▸ TEXTO FORNECIDO:
_ _ _ _ _

OPINIÃO

Perdas em abundância: a ineficiência na distribuição de água potável na Região Norte

Mais de 46% da água produzida no Norte é perdida, o que equivale a 785 piscinas olímpicas de água perdidas diariamente

Por Luana Pretto*
18/09/2024 às 16:00.
Atualizado em 18/09/2024 às 16:00

De acordo com o dicionário, a palavra “perda” significa “carência ou privação do que se possuía”. No contexto do abastecimento de água, perdas podem ocorrer por diversos motivos, como vazamentos, erros de medição e consumos não autorizados. O nosso país, infelizmente, ainda enfrenta este grave problema: são mais 7,6 mil piscinas olímpicas de água potável desperdiçada todos os dias – conforme aponta o estudo de Perdas de Água 2024, lançado pelo Instituto Trata Brasil.

_ _ _ _ _

▸ DADOS FORNECIDOS:
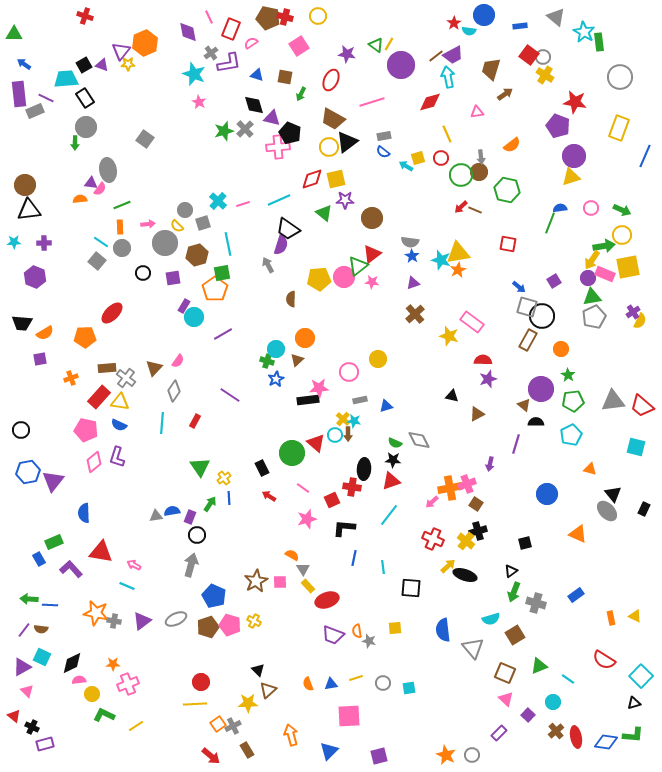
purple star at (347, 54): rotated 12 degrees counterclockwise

_ _ _ _ _

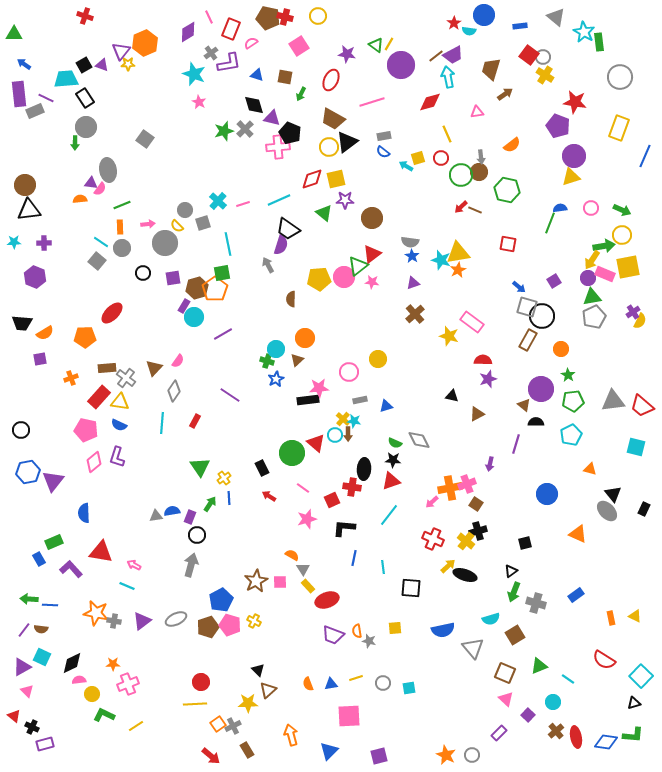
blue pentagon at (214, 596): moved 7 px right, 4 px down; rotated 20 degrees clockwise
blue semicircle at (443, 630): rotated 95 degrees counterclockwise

_ _ _ _ _

▸ EXERCÍCIOS PROPOSTOS:
[a] Liste os motivos de perdas no abastecimento de água citados no texto sobre as perdas de água na Região Norte.
[b] Prossiga com o texto sobre as perdas de água na Região Norte a partir do ponto em que ele termina.

▸ RESPOSTAS DOS EXERCÍCIOS:
[a] Vazamentos, erros de medição e consumos não autorizados.

[b]
Essa água, que já passou por todo o processo de tratamento e está pronta para consumo, infelizmente não chega de forma oficial às residências do país. Quando observamos essa questão na Região Norte, historicamente uma das mais afetadas pela precariedade do saneamento, onde mais de 6 milhões habitantes não têm acesso a esse recurso vital, ter um elevado índice de perdas de água é ainda mais alarmante. Na região, 46,94% da água produzida é perdida, o que equivale a 785 piscinas olímpicas de água perdidas diariamente.

E qual é o impacto dessas perdas? Primeiramente, o principal afetado é o cidadão que ainda vive sem acesso ao recurso, que poderia ser fornecido através da redução do desperdício. Além disso, para o meio ambiente, as perdas contribuem para aumentar a pressão sobre as fontes de abastecimento de água, resultando em desequilíbrios ambientais.

Apesar de ter apresentado uma redução de 8,59 pontos percentuais nos últimos cinco anos (2018-2022), o Norte continua sendo a região com o maior índice de perdas de água. Isso se soma ao fato de ser uma das regiões com os piores indicadores de atendimento de água, coleta e tratamento de esgotos. Segundo dados do Sistema Nacional de Informações de Saneamento (SNIS), ano-base 2022, 85,7% da população da região, quase 15 milhões de pessoas, não recebem atendimento de coleta de esgoto, enquanto apenas 19,8% do esgoto gerado é tratado.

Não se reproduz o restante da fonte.